### AIM OF THE TASK
Copy out each line of the data that includes the string "Figure".

### DATASET
⁂

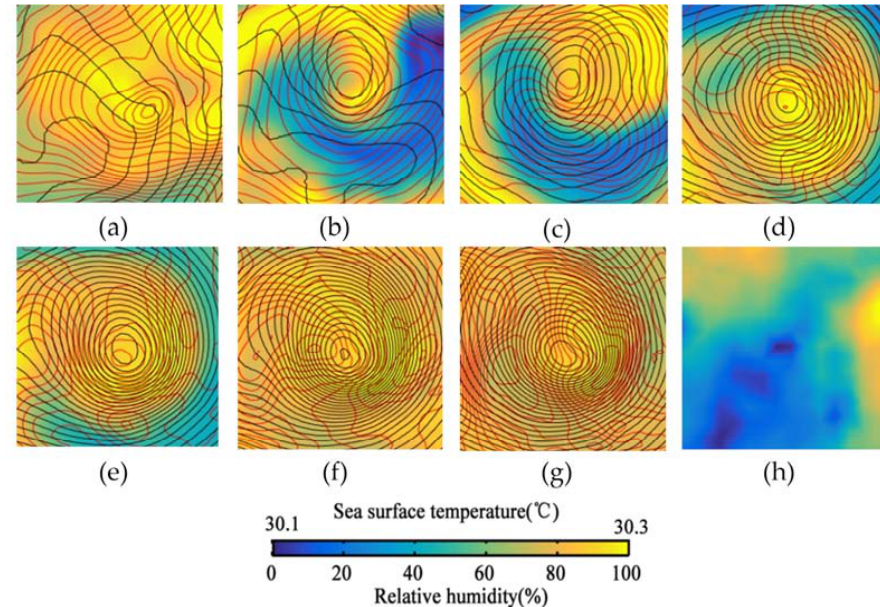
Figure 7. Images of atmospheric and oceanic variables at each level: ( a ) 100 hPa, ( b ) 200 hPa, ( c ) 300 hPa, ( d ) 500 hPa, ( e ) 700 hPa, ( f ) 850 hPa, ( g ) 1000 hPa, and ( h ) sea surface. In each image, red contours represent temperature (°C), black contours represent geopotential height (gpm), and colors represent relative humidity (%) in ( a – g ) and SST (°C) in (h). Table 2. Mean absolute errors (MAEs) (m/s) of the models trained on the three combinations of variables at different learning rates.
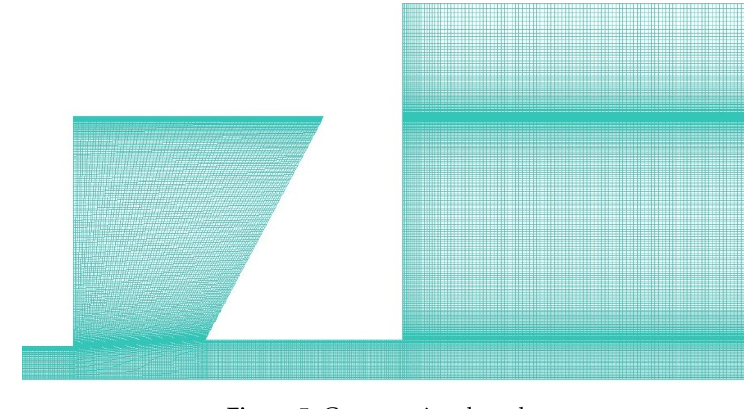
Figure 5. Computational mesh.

⁂

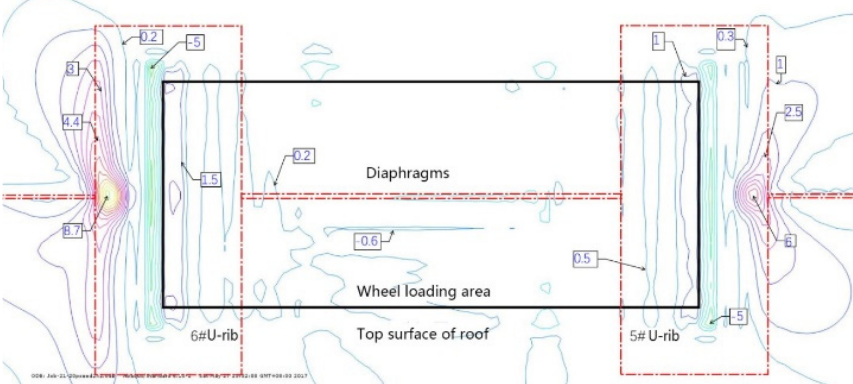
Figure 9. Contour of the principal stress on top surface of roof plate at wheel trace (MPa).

⁂

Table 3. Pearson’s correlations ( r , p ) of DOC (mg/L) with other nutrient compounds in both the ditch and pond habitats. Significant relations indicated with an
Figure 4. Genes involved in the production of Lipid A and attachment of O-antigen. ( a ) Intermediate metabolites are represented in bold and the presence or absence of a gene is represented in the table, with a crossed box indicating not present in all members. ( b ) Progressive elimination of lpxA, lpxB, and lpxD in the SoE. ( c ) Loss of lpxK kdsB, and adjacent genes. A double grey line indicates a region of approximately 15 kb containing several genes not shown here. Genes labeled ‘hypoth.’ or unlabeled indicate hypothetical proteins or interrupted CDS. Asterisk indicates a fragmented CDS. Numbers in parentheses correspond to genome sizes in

⁂

### RESPONSE BELOW
Figure 7. Images of atmospheric and oceanic variables at each level: ( a ) 100 hPa, ( b ) 200 hPa, ( c ) 300 hPa, ( d ) 500 hPa, ( e ) 700 hPa, ( f ) 850 hPa, ( g ) 1000 hPa, and ( h ) sea surface. In each image, red contours represent temperature (°C), black contours represent geopotential height (gpm), and colors represent relative humidity (%) in ( a – g ) and SST (°C) in (h). Table 2. Mean absolute errors (MAEs) (m/s) of the models trained on the three combinations of variables at different learning rates.
Figure 5. Computational mesh.
Figure 9. Contour of the principal stress on top surface of roof plate at wheel trace (MPa).
Figure 4. Genes involved in the production of Lipid A and attachment of O-antigen. ( a ) Intermediate metabolites are represented in bold and the presence or absence of a gene is represented in the table, with a crossed box indicating not present in all members. ( b ) Progressive elimination of lpxA, lpxB, and lpxD in the SoE. ( c ) Loss of lpxK kdsB, and adjacent genes. A double grey line indicates a region of approximately 15 kb containing several genes not shown here. Genes labeled ‘hypoth.’ or unlabeled indicate hypothetical proteins or interrupted CDS. Asterisk indicates a fragmented CDS. Numbers in parentheses correspond to genome sizes in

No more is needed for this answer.